** Opening Exercise data block **

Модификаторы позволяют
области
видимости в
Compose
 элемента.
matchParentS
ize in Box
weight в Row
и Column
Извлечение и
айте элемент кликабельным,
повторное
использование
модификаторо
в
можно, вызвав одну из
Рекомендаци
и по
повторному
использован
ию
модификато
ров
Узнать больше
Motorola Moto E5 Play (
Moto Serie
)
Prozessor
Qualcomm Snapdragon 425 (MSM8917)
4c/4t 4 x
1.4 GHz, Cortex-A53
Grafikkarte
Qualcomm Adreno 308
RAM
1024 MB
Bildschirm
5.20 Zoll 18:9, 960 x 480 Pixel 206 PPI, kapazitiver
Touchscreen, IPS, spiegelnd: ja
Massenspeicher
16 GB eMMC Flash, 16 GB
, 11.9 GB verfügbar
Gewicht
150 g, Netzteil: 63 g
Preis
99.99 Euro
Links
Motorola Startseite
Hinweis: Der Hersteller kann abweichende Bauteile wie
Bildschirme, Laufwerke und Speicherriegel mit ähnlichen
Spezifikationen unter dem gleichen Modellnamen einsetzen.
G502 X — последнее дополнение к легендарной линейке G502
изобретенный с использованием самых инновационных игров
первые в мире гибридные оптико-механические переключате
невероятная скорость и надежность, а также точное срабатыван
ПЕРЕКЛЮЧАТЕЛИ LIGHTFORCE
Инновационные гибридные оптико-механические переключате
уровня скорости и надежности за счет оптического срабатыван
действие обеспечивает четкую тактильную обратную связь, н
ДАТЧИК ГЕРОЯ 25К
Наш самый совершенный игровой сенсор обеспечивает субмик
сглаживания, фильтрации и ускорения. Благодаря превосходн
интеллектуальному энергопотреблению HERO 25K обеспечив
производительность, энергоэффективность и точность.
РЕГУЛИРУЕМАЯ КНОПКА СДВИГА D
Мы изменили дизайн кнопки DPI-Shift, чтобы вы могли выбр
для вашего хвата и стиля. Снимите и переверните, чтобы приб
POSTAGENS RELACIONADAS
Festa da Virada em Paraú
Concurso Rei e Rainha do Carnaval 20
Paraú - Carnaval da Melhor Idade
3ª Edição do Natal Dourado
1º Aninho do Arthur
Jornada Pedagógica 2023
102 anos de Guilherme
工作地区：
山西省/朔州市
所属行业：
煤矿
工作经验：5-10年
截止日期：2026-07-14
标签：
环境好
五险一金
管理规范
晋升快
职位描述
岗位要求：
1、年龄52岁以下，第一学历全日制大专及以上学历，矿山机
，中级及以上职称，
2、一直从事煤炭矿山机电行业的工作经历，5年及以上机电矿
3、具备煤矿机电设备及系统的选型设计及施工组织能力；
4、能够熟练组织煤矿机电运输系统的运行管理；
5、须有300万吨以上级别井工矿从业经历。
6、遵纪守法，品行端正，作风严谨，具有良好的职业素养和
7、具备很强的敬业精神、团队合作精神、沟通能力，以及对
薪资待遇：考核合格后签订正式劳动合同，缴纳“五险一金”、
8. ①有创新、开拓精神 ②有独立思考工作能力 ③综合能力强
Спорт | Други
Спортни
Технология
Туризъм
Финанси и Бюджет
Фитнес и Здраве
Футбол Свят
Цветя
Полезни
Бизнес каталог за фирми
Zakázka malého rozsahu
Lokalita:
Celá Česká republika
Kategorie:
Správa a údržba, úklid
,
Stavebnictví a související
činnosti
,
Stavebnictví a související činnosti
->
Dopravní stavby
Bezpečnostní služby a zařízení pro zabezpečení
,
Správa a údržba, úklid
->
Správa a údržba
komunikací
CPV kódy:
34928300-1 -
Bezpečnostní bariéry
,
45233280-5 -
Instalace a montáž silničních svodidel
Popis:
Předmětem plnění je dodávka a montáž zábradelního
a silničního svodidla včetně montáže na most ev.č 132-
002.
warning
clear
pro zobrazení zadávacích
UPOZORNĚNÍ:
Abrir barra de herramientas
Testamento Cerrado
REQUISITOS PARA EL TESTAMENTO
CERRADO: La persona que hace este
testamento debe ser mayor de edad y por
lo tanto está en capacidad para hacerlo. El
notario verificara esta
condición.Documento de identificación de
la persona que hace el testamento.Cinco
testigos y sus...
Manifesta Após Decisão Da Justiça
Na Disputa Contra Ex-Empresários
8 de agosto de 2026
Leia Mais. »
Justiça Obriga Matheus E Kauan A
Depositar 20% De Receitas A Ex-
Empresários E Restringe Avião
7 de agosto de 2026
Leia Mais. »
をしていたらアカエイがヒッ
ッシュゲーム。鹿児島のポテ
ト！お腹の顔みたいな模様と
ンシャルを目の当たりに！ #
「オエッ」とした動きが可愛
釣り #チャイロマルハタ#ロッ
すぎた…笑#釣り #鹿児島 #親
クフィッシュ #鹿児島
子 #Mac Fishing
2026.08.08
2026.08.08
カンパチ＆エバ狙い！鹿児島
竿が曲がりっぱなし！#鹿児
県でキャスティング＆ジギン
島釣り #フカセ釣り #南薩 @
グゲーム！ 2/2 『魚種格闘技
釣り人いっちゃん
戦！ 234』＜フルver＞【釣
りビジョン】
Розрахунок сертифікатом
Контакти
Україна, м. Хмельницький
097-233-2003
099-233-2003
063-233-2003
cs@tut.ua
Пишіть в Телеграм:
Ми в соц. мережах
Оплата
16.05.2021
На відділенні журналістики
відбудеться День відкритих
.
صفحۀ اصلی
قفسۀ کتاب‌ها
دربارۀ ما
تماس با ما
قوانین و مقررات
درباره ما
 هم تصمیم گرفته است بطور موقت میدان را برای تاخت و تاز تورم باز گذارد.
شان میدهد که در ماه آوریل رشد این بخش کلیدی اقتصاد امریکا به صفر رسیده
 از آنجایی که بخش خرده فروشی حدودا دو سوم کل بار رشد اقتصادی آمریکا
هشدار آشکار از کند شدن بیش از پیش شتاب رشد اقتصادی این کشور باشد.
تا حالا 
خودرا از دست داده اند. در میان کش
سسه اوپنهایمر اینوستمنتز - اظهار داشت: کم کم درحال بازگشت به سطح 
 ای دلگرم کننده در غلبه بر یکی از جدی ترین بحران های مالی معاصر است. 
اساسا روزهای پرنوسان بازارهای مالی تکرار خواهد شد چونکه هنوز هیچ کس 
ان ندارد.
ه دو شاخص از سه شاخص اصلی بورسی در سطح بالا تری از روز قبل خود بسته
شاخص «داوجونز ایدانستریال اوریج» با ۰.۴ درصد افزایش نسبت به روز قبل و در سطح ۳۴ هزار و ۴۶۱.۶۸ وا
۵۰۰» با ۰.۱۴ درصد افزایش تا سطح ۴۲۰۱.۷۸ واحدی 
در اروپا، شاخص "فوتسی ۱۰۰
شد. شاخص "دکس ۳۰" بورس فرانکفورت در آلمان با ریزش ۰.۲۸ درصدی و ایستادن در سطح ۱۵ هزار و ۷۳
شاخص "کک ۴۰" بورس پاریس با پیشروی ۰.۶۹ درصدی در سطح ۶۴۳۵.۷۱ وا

** Closing Exercise data block **

* Problem to work on *
Reply with the complete data above, every character as it stands.

* Response *
Модификаторы позволяют
области
видимости в
Compose
 элемента.
matchParentS
ize in Box
weight в Row
и Column
Извлечение и
айте элемент кликабельным,
повторное
использование
модификаторо
в
можно, вызвав одну из
Рекомендаци
и по
повторному
использован
ию
модификато
ров
Узнать больше
Motorola Moto E5 Play (
Moto Serie
)
Prozessor
Qualcomm Snapdragon 425 (MSM8917)
4c/4t 4 x
1.4 GHz, Cortex-A53
Grafikkarte
Qualcomm Adreno 308
RAM
1024 MB
Bildschirm
5.20 Zoll 18:9, 960 x 480 Pixel 206 PPI, kapazitiver
Touchscreen, IPS, spiegelnd: ja
Massenspeicher
16 GB eMMC Flash, 16 GB
, 11.9 GB verfügbar
Gewicht
150 g, Netzteil: 63 g
Preis
99.99 Euro
Links
Motorola Startseite
Hinweis: Der Hersteller kann abweichende Bauteile wie
Bildschirme, Laufwerke und Speicherriegel mit ähnlichen
Spezifikationen unter dem gleichen Modellnamen einsetzen.
G502 X — последнее дополнение к легендарной линейке G502
изобретенный с использованием самых инновационных игров
первые в мире гибридные оптико-механические переключате
невероятная скорость и надежность, а также точное срабатыван
ПЕРЕКЛЮЧАТЕЛИ LIGHTFORCE
Инновационные гибридные оптико-механические переключате
уровня скорости и надежности за счет оптического срабатыван
действие обеспечивает четкую тактильную обратную связь, н
ДАТЧИК ГЕРОЯ 25К
Наш самый совершенный игровой сенсор обеспечивает субмик
сглаживания, фильтрации и ускорения. Благодаря превосходн
интеллектуальному энергопотреблению HERO 25K обеспечив
производительность, энергоэффективность и точность.
РЕГУЛИРУЕМАЯ КНОПКА СДВИГА D
Мы изменили дизайн кнопки DPI-Shift, чтобы вы могли выбр
для вашего хвата и стиля. Снимите и переверните, чтобы приб
POSTAGENS RELACIONADAS
Festa da Virada em Paraú
Concurso Rei e Rainha do Carnaval 20
Paraú - Carnaval da Melhor Idade
3ª Edição do Natal Dourado
1º Aninho do Arthur
Jornada Pedagógica 2023
102 anos de Guilherme
工作地区：
山西省/朔州市
所属行业：
煤矿
工作经验：5-10年
截止日期：2026-07-14
标签：
环境好
五险一金
管理规范
晋升快
职位描述
岗位要求：
1、年龄52岁以下，第一学历全日制大专及以上学历，矿山机
，中级及以上职称，
2、一直从事煤炭矿山机电行业的工作经历，5年及以上机电矿
3、具备煤矿机电设备及系统的选型设计及施工组织能力；
4、能够熟练组织煤矿机电运输系统的运行管理；
5、须有300万吨以上级别井工矿从业经历。
6、遵纪守法，品行端正，作风严谨，具有良好的职业素养和
7、具备很强的敬业精神、团队合作精神、沟通能力，以及对
薪资待遇：考核合格后签订正式劳动合同，缴纳“五险一金”、
8. ①有创新、开拓精神 ②有独立思考工作能力 ③综合能力强
Спорт | Други
Спортни
Технология
Туризъм
Финанси и Бюджет
Фитнес и Здраве
Футбол Свят
Цветя
Полезни
Бизнес каталог за фирми
Zakázka malého rozsahu
Lokalita:
Celá Česká republika
Kategorie:
Správa a údržba, úklid
,
Stavebnictví a související
činnosti
,
Stavebnictví a související činnosti
->
Dopravní stavby
Bezpečnostní služby a zařízení pro zabezpečení
,
Správa a údržba, úklid
->
Správa a údržba
komunikací
CPV kódy:
34928300-1 -
Bezpečnostní bariéry
,
45233280-5 -
Instalace a montáž silničních svodidel
Popis:
Předmětem plnění je dodávka a montáž zábradelního
a silničního svodidla včetně montáže na most ev.č 132-
002.
warning
clear
pro zobrazení zadávacích
UPOZORNĚNÍ:
Abrir barra de herramientas
Testamento Cerrado
REQUISITOS PARA EL TESTAMENTO
CERRADO: La persona que hace este
testamento debe ser mayor de edad y por
lo tanto está en capacidad para hacerlo. El
notario verificara esta
condición.Documento de identificación de
la persona que hace el testamento.Cinco
testigos y sus...
Manifesta Após Decisão Da Justiça
Na Disputa Contra Ex-Empresários
8 de agosto de 2026
Leia Mais. »
Justiça Obriga Matheus E Kauan A
Depositar 20% De Receitas A Ex-
Empresários E Restringe Avião
7 de agosto de 2026
Leia Mais. »
をしていたらアカエイがヒッ
ッシュゲーム。鹿児島のポテ
ト！お腹の顔みたいな模様と
ンシャルを目の当たりに！ #
「オエッ」とした動きが可愛
釣り #チャイロマルハタ#ロッ
すぎた…笑#釣り #鹿児島 #親
クフィッシュ #鹿児島
子 #Mac Fishing
2026.08.08
2026.08.08
カンパチ＆エバ狙い！鹿児島
竿が曲がりっぱなし！#鹿児
県でキャスティング＆ジギン
島釣り #フカセ釣り #南薩 @
グゲーム！ 2/2 『魚種格闘技
釣り人いっちゃん
戦！ 234』＜フルver＞【釣
りビジョン】
Розрахунок сертифікатом
Контакти
Україна, м. Хмельницький
097-233-2003
099-233-2003
063-233-2003
cs@tut.ua
Пишіть в Телеграм:
Ми в соц. мережах
Оплата
16.05.2021
На відділенні журналістики
відбудеться День відкритих
.
صفحۀ اصلی
قفسۀ کتاب‌ها
دربارۀ ما
تماس با ما
قوانین و مقررات
درباره ما
 هم تصمیم گرفته است بطور موقت میدان را برای تاخت و تاز تورم باز گذارد.
شان میدهد که در ماه آوریل رشد این بخش کلیدی اقتصاد امریکا به صفر رسیده
 از آنجایی که بخش خرده فروشی حدودا دو سوم کل بار رشد اقتصادی آمریکا
هشدار آشکار از کند شدن بیش از پیش شتاب رشد اقتصادی این کشور باشد.
تا حالا 
خودرا از دست داده اند. در میان کش
سسه اوپنهایمر اینوستمنتز - اظهار داشت: کم کم درحال بازگشت به سطح 
 ای دلگرم کننده در غلبه بر یکی از جدی ترین بحران های مالی معاصر است. 
اساسا روزهای پرنوسان بازارهای مالی تکرار خواهد شد چونکه هنوز هیچ کس 
ان ندارد.
ه دو شاخص از سه شاخص اصلی بورسی در سطح بالا تری از روز قبل خود بسته
شاخص «داوجونز ایدانستریال اوریج» با ۰.۴ درصد افزایش نسبت به روز قبل و در سطح ۳۴ هزار و ۴۶۱.۶۸ وا
۵۰۰» با ۰.۱۴ درصد افزایش تا سطح ۴۲۰۱.۷۸ واحدی 
در اروپا، شاخص "فوتسی ۱۰۰
شد. شاخص "دکس ۳۰" بورس فرانکفورت در آلمان با ریزش ۰.۲۸ درصدی و ایستادن در سطح ۱۵ هزار و ۷۳
شاخص "کک ۴۰" بورس پاریس با پیشروی ۰.۶۹ درصدی در سطح ۶۴۳۵.۷۱ وا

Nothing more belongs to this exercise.